To remain alone at home, not to go there
When I imagined that love was eternal and that all couples would grow old hand in hand, not just the delicate, sweet, and admirable ones, and that one could do as in that song I liked so much ("we'll never sleep in separate beds"), the job of prime minister and wife, or queen and consort, traveling the world, going to boring events, seemed fun to me. "What a drag, today we'll inaugurate such and such a thing," I thought they must say, slyly, because they knew there would be a "dress up" for work, do it, bump into each other under the banquet table, and go to the hotel, finally, at night. Telling themselves "it's better than working."
Begoña Gómez will not be able to go to Ankara to attend the NATO summit, which is being held from July 7 to 8, with her husband, because the judge says that since Turkey does not belong to the European Union, if the woman stayed there, like in The Turkish Passion, she could not be extradited. Instead, he is letting her go to London for her daughter's graduation.
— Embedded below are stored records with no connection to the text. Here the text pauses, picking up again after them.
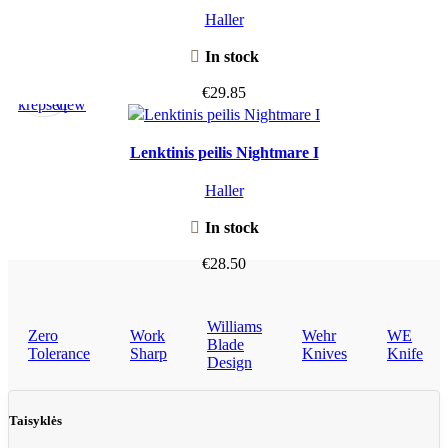
Haller
In stock
Į
Quick
€
29.85
krepšelį
view
Lenktinis peilis Nightmare I
Haller
In stock
€
28.50
Williams
Zero
Work
Wehr
WE
Blade
Tolerance
Sharp
Knives
Knife
Design
Taisyklės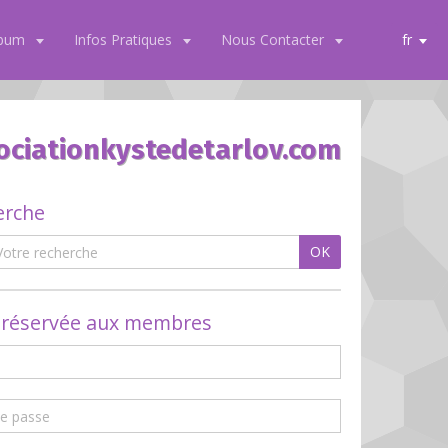
lbum
Infos Pratiques
Nous Contacter
fr
ociationkystedetarlov.com
erche
OK
 réservée aux membres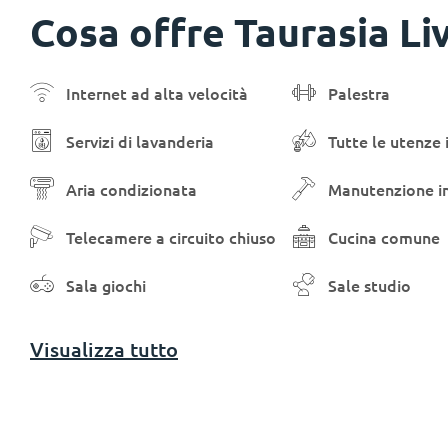
Cosa offre Taurasia Li
Internet ad alta velocità
Palestra
Servizi di lavanderia
Tutte le utenze 
Aria condizionata
Manutenzione i
Telecamere a circuito chiuso
Cucina comune
Sala giochi
Sale studio
Visualizza tutto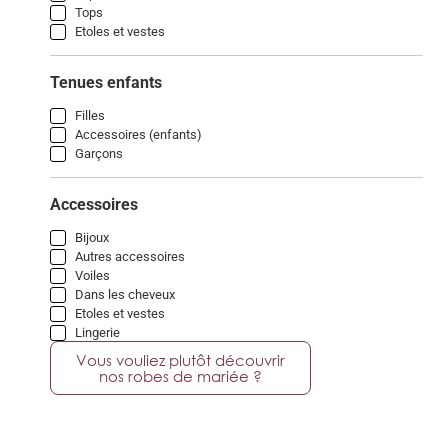
Tops
Etoles et vestes
Tenues enfants
Filles
Accessoires (enfants)
Garçons
Accessoires
Bijoux
Autres accessoires
Voiles
Dans les cheveux
Etoles et vestes
Lingerie
Vous vouliez plutôt découvrir
nos robes de mariée ?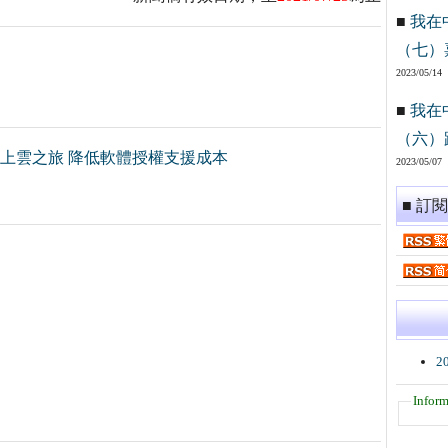
■
我在
（七）
2023/05/14
■
我在
（六）
速上雲之旅 降低軟體授權支援成本
2023/05/07
■ 訂
2
Inform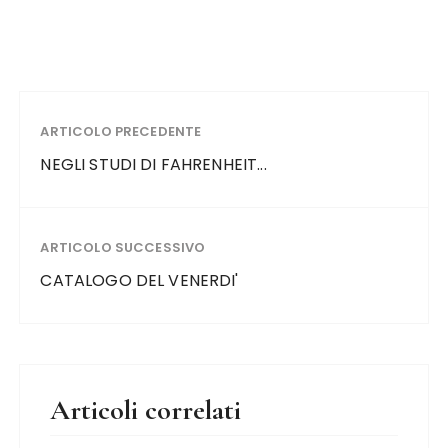
ARTICOLO PRECEDENTE
NEGLI STUDI DI FAHRENHEIT...
ARTICOLO SUCCESSIVO
CATALOGO DEL VENERDI'
Articoli correlati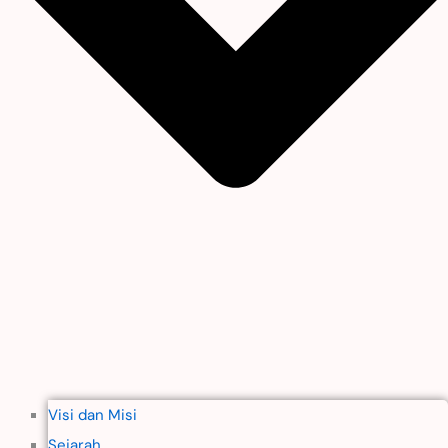
Visi dan Misi
Sejarah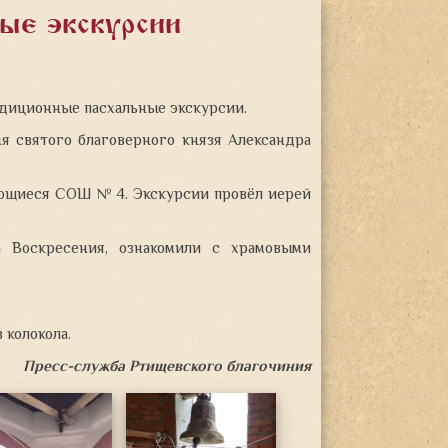
ые экскурсии
диционные пасхальные экскурсии.
мя святого благоверного князя Александра
ающиеся СОШ № 4. Экскурсии провёл иерей
а Воскресения, ознакомили с храмовыми
 колокола.
Пресс-служба Ртищевского благочиния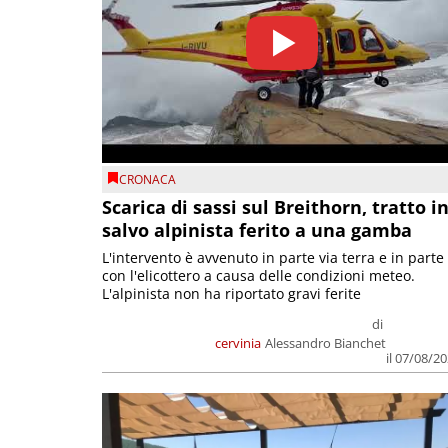
CRONACA
Scarica di sassi sul Breithorn, tratto i
salvo alpinista ferito a una gamba
L'intervento è avvenuto in parte via terra e in parte
con l'elicottero a causa delle condizioni meteo.
L'alpinista non ha riportato gravi ferite
di
cervinia
Alessandro Bianchet
il 07/08/2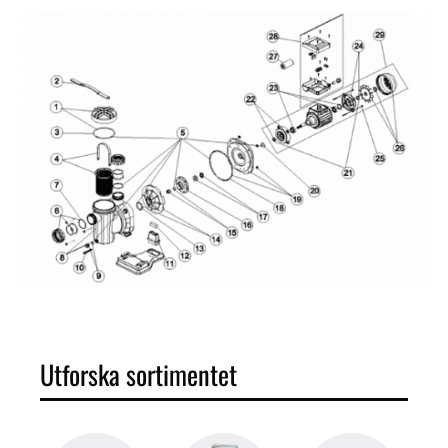
Utforska sortimentet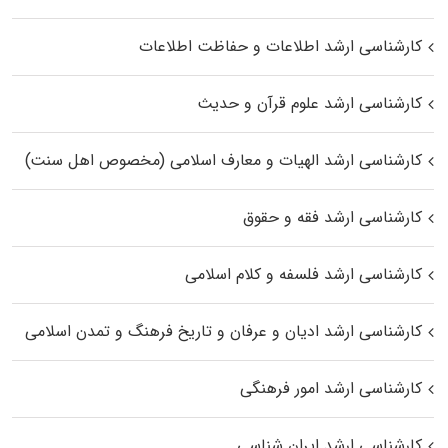
کارشناسی ارشد اطلاعات و حفاظت اطلاعات
کارشناسی ارشد علوم قرآن و حدیث
کارشناسی ارشد الهیات و معارف اسلامی (مخصوص اهل سنت)
کارشناسی ارشد فقه و حقوق
کارشناسی ارشد فلسفه و کلام اسلامی
کارشناسی ارشد ادیان و عرفان و تاریخ فرهنگ و تمدن اسلامی
کارشناسی ارشد امور فرهنگی
کارشناسی ارشد ایران شناسی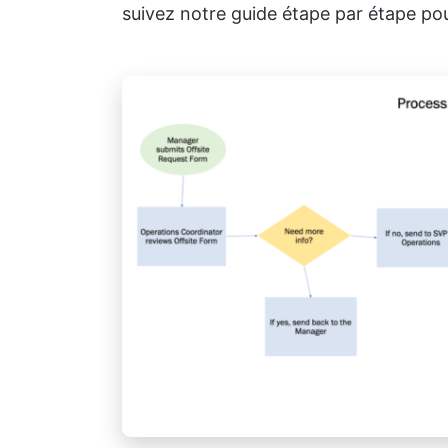
suivez notre guide étape par étape pou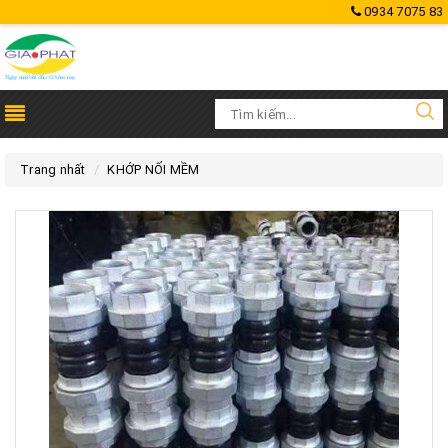
0934 7075 83
Trang nhất
KHỚP NỐI MỀM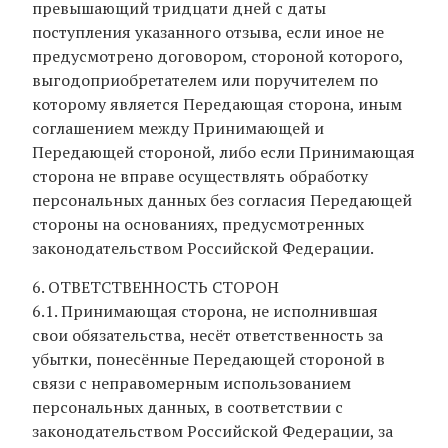
превышающий тридцати дней с даты
поступления указанного отзыва, если иное не
предусмотрено договором, стороной которого,
выгодоприобретателем или поручителем по
которому является Передающая сторона, иным
соглашением между Принимающей и
Передающей стороной, либо если Принимающая
сторона не вправе осуществлять обработку
персональных данных без согласия Передающей
стороны на основаниях, предусмотренных
законодательством Российской Федерации.
6. ОТВЕТСТВЕННОСТЬ СТОРОН
6.1. Принимающая сторона, не исполнившая
свои обязательства, несёт ответственность за
убытки, понесённые Передающей стороной в
связи с неправомерным использованием
персональных данных, в соответствии с
законодательством Российской Федерации, за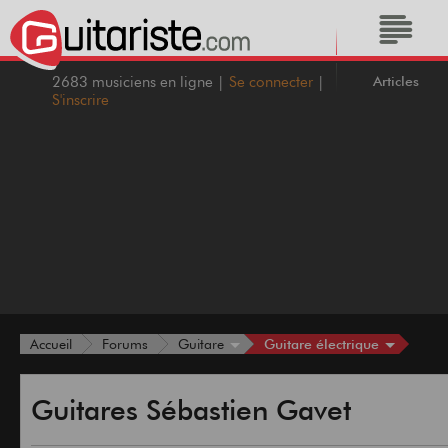
Articles
2683 musiciens en ligne |
Se connecter
|
S'inscrire
Guitare électrique
Accueil
Forums
Guitare
Guitares Sébastien Gavet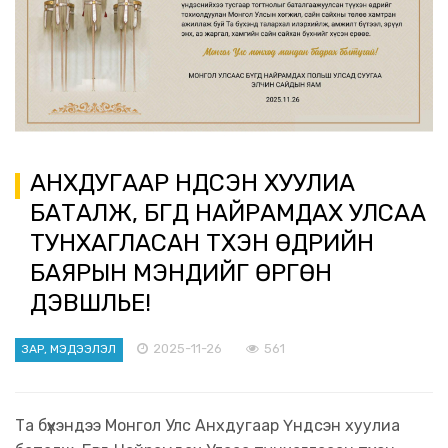
АНХДУГААР ҮНДСЭН ХУУЛИА
БАТАЛЖ, БҮГД НАЙРАМДАХ УЛСАА
ТУНХАГЛАСАН ТҮҮХЭН ӨДРИЙН
БАЯРЫН МЭНДИЙГ ӨРГӨН
ДЭВШҮҮЛЬЕ!
2025-11-26
561
ЗАР, МЭДЭЭЛЭЛ
Та бүхэндээ Монгол Улс Анхдугаар Үндсэн хуулиа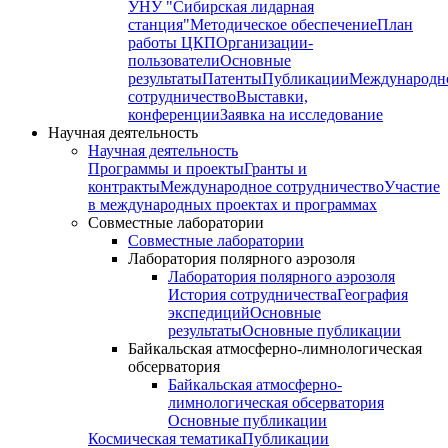
УНУ "Сибирская лидарная
станция"
Методическое обеспечение
План
работы ЦКП
Организации-
пользователи
Основные
результаты
Патенты
Публикации
Международн
сотрудничество
Выставки,
конференции
Заявка на исследование
Научная деятельность
Научная деятельность
Программы и проекты
Гранты и
контракты
Международное сотрудничество
Участие
в международных проектах и программах
Совместные лаборатории
Совместные лаборатории
Лаборатория полярного аэрозоля
Лаборатория полярного аэрозоля
История сотрудничества
География
экспедиций
Основные
результаты
Основные публикации
Байкальская атмосферно-лимнологическая
обсерватория
Байкальская атмосферно-
лимнологическая обсерватория
Основные публикации
Космическая тематика
Публикации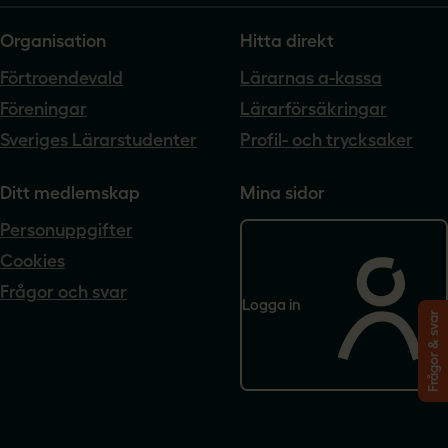
Organisation
Hitta direkt
Förtroendevald
Lärarnas a-kassa
Föreningar
Lärarförsäkringar
Sveriges Lärarstudenter
Profil- och trycksaker
Ditt medlemskap
Mina sidor
Personuppgifter
Cookies
Frågor och svar
Logga in
Frågor & svar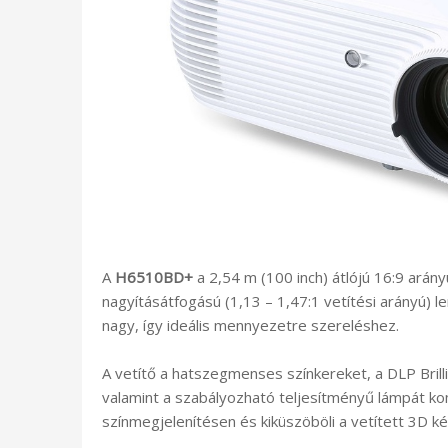
A
H6510BD+
a 2,54 m (100 inch) átlójú 16:9 arán
nagyításátfogású (1,13 – 1,47:1 vetítési arányú) l
nagy, így ideális mennyezetre szereléshez.
A vetítő a hatszegmenses színkereket, a DLP Bril
valamint a szabályozható teljesítményű lámpát kom
színmegjelenítésen és kiküszöböli a vetített 3D k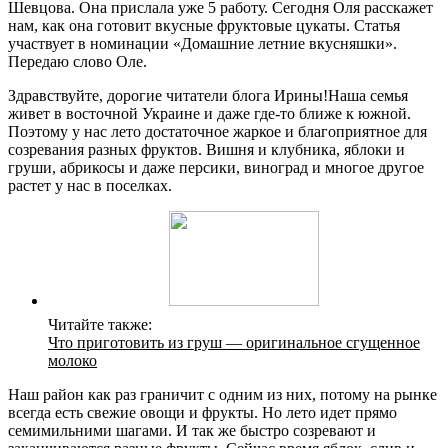
Шевцова. Она прислала уже 5 работу. Сегодня Оля расскажет
нам, как она готовит вкусные фруктовые цукаты. Статья
участвует в номинации «Домашние летние вкусняшки».
Передаю слово Оле.
Здравствуйте, дорогие читатели блога Ирины!Наша семья
живет в восточной Украине и даже где-то ближе к южной.
Поэтому у нас лето достаточное жаркое и благоприятное для
созревания разных фруктов. Вишня и клубника, яблоки и
груши, абрикосы и даже персики, виноград и многое другое
растет у нас в поселках.
Читайте также:
Что приготовить из груш — оригинальное сгущенное
молоко
Наш район как раз граничит с одним из них, потому на рынке
всегда есть свежие овощи и фрукты. Но лето идет прямо
семимильними шагами. И так же быстро созревают и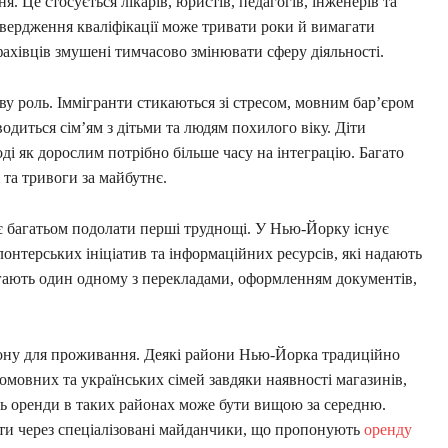
 Це стосується лікарів, юристів, педагогів, інженерів та
вердження кваліфікації може тривати роки й вимагати
фахівців змушені тимчасово змінювати сферу діяльності.
ву роль. Іммігранти стикаються зі стресом, мовним бар’єром
одиться сім’ям з дітьми та людям похилого віку. Діти
і як дорослим потрібно більше часу на інтеграцію. Багато
 та тривоги за майбутнє.
є багатьом подолати перші труднощі. У Нью-Йорку існує
лонтерських ініціатив та інформаційних ресурсів, які надають
ають один одному з перекладами, оформленням документів,
йону для проживання. Деякі райони Нью-Йорка традиційно
мовних та українських сімей завдяки наявності магазинів,
сть оренди в таких районах може бути вищою за середню.
нти через спеціалізовані майданчики, що пропонують
оренду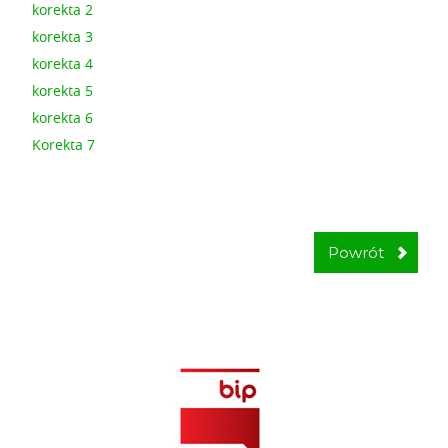
korekta 2
korekta 3
korekta 4
korekta 5
korekta 6
Korekta 7
Powrót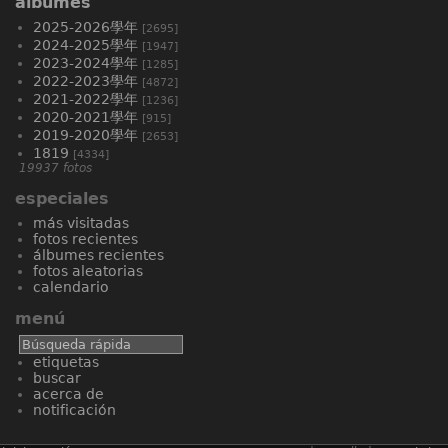
álbumes
2025-2026學年
[2695]
2024-2025學年
[1947]
2023-2024學年
[1285]
2022-2023學年
[4872]
2021-2022學年
[1236]
2020-2021學年
[915]
2019-2020學年
[2653]
1819
[4334]
19937 fotos
especiales
más visitadas
fotos recientes
álbumes recientes
fotos aleatorias
calendario
menú
etiquetas
buscar
acerca de
notificación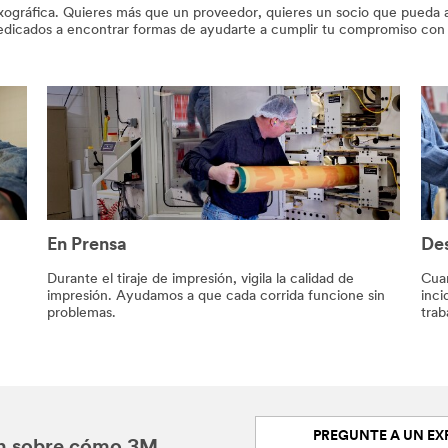
lexográfica. Quieres más que un proveedor, quieres un socio que pueda a
edicados a encontrar formas de ayudarte a cumplir tu compromiso con e
En Prensa
De
Durante el tiraje de impresión, vigila la calidad de
Cuan
impresión. Ayudamos a que cada corrida funcione sin
inci
problemas.
trab
PREGUNTE A UN EX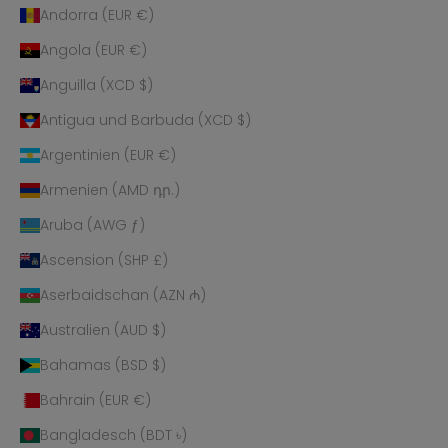
Andorra (EUR €)
Angola (EUR €)
Anguilla (XCD $)
Antigua und Barbuda (XCD $)
Argentinien (EUR €)
Armenien (AMD դր.)
Aruba (AWG ƒ)
Ascension (SHP £)
Aserbaidschan (AZN ₼)
Australien (AUD $)
Bahamas (BSD $)
Bahrain (EUR €)
Bangladesch (BDT ৳)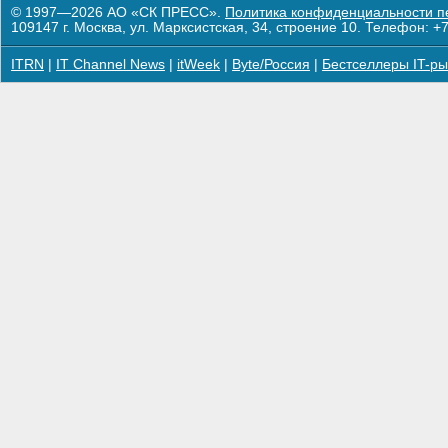
© 1997—2026 АО «СК ПРЕСС».
Политика конфиденциальности п
109147 г. Москва, ул. Марксистская, 34, строение 10. Телефон: +7
ITRN
|
IT Channel News
|
itWeek
|
Byte/Россия
|
Бестселлеры IT-ры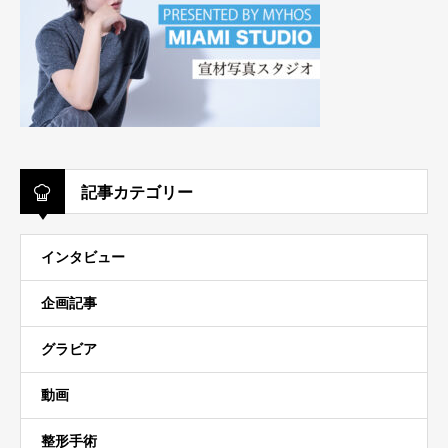
記事カテゴリー
インタビュー
企画記事
グラビア
動画
整形手術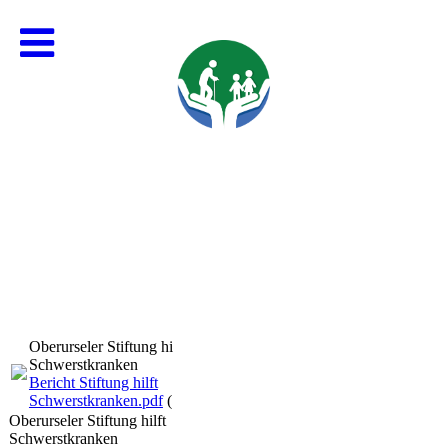
Oberurseler Stiftung hilft
Schwerstkranken
Bericht Stiftung hilft
Schwerstkranken.pdf
(729.66KB)
Oberurseler Stiftung hilft
Schwerstkranken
I don't think Begoña Gómez has any desire to be a fugitive, but anything is possible.
Now that I know that many things spoil outside the refrigerator, I think she may be secretly glad not to go to the summit, all day in heels, listening to her husband's English jokes, which she knows by heart, like hers, because she always tells the same ones, too. And perhaps she is secretly glad to go to London alone, on the plane (and order tomato juice, and put the whole sachet of salt in it), and then see the girl, and return to the hotel alone, and leave everything any old how, and order a gin and tonic from room service. Sip it, thinking that it all happened in an instant. The girls were little and now they are not, everything was fine and now the air is thick like spreadable cheese. Staying home alone. How she will appreciate it.